Solving the ToH for one disc, or even two discs is trivial (moving from tower A to C, using B as the intermediary). For two disks we move the smaller top disc to B, the larger bottom disc to C, and then the smaller disc on B to C. This takes three moves. Moving three discs takes a bit more effort. However we already know how to move 2 discs, so the problem can be restated in terms of an existing solution. Move the top two discs in the tower from A to B. Then move the third disc from A to C, and finally move the two disc stack from B to C. What about if we had four discs… well we know hot to move 3 discs, so… well you get the idea. Here is a visual depiction on how 3 discs can be moved.

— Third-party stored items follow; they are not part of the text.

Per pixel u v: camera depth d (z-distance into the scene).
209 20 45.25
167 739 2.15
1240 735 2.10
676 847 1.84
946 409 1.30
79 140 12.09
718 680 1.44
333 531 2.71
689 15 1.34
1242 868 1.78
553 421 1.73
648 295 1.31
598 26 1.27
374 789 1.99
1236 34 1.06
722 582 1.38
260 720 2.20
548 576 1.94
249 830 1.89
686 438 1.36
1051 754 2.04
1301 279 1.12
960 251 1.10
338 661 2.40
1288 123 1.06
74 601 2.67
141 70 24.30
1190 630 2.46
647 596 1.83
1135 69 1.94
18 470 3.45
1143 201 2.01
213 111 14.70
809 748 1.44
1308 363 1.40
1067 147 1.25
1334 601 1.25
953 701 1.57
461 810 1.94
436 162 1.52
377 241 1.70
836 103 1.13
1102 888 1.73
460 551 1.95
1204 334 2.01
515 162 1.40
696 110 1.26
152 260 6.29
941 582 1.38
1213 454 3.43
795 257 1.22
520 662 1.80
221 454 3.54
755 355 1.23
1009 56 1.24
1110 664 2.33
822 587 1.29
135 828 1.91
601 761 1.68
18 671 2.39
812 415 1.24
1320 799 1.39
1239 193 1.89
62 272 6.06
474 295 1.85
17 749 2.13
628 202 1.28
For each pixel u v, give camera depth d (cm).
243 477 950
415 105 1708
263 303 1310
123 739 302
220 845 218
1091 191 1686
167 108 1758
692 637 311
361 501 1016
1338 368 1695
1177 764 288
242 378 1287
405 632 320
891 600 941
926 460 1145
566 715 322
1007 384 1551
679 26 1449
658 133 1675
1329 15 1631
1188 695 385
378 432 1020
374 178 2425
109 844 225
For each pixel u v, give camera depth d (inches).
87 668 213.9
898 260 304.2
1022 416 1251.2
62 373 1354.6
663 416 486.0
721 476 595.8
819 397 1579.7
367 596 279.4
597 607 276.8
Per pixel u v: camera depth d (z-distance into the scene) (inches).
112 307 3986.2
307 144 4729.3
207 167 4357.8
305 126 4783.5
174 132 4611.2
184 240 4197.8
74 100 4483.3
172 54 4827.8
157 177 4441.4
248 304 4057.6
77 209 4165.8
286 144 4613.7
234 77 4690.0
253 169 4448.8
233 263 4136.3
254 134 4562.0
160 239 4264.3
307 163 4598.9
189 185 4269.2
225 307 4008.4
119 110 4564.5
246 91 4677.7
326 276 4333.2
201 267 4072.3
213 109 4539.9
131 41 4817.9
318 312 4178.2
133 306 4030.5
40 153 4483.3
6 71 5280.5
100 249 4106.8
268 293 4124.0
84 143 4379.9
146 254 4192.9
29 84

We can then solve the Towers of Hanoi problem for a stack of discs of height *n*, by trying to solve it for a stack of height *n*−1. To solve for a stack of height *n−*1, we try to solve for a stack of height *n−*2, etc. Now this can be easily solved using a recursive algorithm, because each smaller stack is a sub-problem of the original. To move *n* discs from tower A to tower C, using tower B as the intermediary, a rudimentary algorithm would look like this:

- Move
*n*−1 discs from A to B. - Move one disc from A to C.
- Move
*n*−1 discs from B to C.

From this a more definitive recursive algorithm can be formulated, again moving a tower from A to C using B as the intermediary:

PROCEDURE moveDiscs(N,A,C,B) BEGIN IF N > 1 THEN moveDiscs(N-1,A,B,C) move the top disc from tower A to tower C moveDiscs(N-1,B,C,A) END IF END

Here is a basic C function, called **moveR()** to perform the ToH recursively (towers A, B, and C, have been replaced with the more descriptive **from**, **to**, **using**.

void moveDiscs(int N, int from, int to, int using) { if (N > 0) { moveDiscs(N-1, from, using, to); printf("move %d -> %d\n", from, to); moveDiscs(N-1, using, to, from); } }

One way of deciphering this is to lay out each level of the recursion as it proceeds, basically tracing the recursive process. If the function above is called as **moveDiscs(3,1,3,2)**, it would move 3 discs from tower 1 (A), to tower 3 (C), using tower 2 (B) as the intermediary.

The various “L” labels specify the level of recursion, the numbers ❶→❼ coincide with the example diagram in Fig.1. The STOP sign shows where the function is called recursively, but terminates, signifying that it cannot recurse deeper. In all, although there are only 7 moves (shown in blue) for 3 discs, there are actually 15 recursive calls, albeit 8 are terminations.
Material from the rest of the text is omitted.